**Extracted entries**
+===+

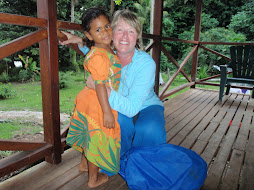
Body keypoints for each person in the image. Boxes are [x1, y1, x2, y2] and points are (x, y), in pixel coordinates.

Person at [61, 9, 207, 190]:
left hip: (145, 106)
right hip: (117, 106)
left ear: (137, 36)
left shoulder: (146, 63)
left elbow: (131, 108)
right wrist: (78, 41)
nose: (124, 36)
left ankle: (145, 166)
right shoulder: (107, 53)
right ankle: (113, 160)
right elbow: (94, 54)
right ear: (112, 32)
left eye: (131, 31)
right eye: (120, 30)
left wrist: (104, 90)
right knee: (115, 122)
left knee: (150, 129)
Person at [65, 7, 121, 188]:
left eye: (106, 26)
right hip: (99, 102)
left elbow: (93, 47)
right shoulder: (100, 56)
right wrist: (107, 112)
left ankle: (83, 165)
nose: (105, 32)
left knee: (90, 134)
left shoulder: (101, 49)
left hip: (89, 100)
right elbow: (99, 84)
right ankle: (93, 179)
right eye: (98, 30)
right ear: (90, 35)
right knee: (97, 140)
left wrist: (78, 40)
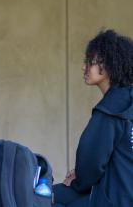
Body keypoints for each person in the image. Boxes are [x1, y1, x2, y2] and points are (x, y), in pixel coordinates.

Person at [53, 29, 133, 207]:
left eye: (89, 61)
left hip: (113, 201)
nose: (84, 67)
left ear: (108, 65)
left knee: (45, 198)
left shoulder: (111, 109)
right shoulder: (128, 101)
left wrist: (78, 179)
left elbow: (90, 165)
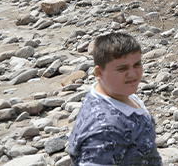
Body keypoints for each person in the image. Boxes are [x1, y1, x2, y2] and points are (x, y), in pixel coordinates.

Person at [68, 32, 161, 166]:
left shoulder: (114, 92)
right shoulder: (105, 130)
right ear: (99, 73)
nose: (133, 74)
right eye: (122, 68)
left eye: (137, 65)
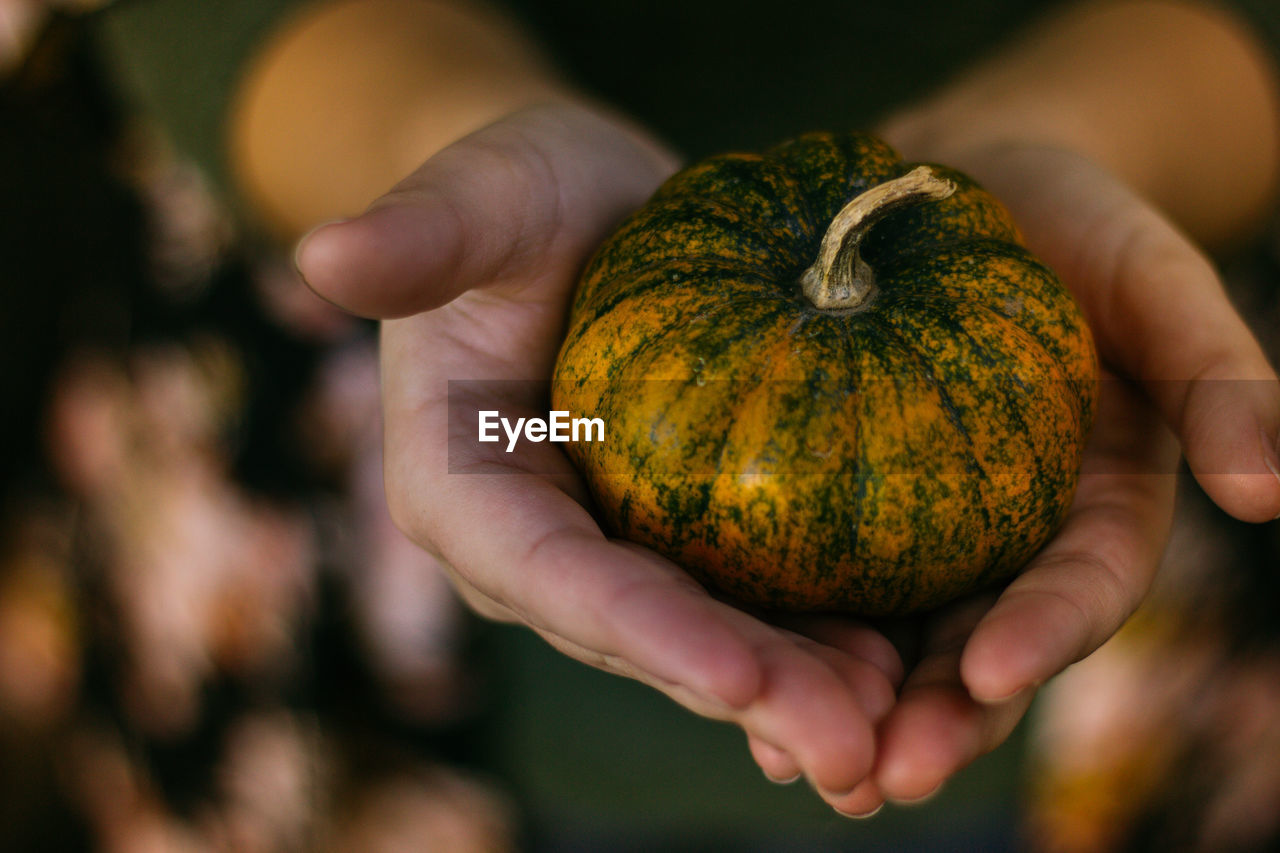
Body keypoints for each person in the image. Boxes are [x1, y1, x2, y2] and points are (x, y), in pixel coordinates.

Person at [122, 0, 1280, 822]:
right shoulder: (536, 412)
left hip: (1111, 697)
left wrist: (1104, 142)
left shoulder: (992, 303)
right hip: (369, 582)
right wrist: (428, 136)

+===+

Quote the data above from the line containing "left ear: (137, 36)" to the line containing "right eye: (98, 30)", inclusive, and stop.

**Written solution**
left ear: (137, 36)
left shoulder: (146, 63)
left elbow: (131, 108)
right wrist: (78, 41)
nose: (124, 36)
left ankle: (145, 166)
right shoulder: (107, 53)
right ankle: (113, 160)
right elbow: (94, 54)
right ear: (112, 32)
left eye: (131, 31)
right eye: (120, 30)
left wrist: (104, 90)
right knee: (115, 122)
left knee: (150, 129)
Person at [65, 7, 121, 188]:
left eye: (106, 26)
right hip: (99, 102)
left elbow: (93, 47)
right shoulder: (100, 56)
right wrist: (107, 112)
left ankle: (83, 165)
nose: (105, 32)
left knee: (90, 134)
left shoulder: (101, 49)
left hip: (89, 100)
right elbow: (99, 84)
right ankle: (93, 179)
right eye: (98, 30)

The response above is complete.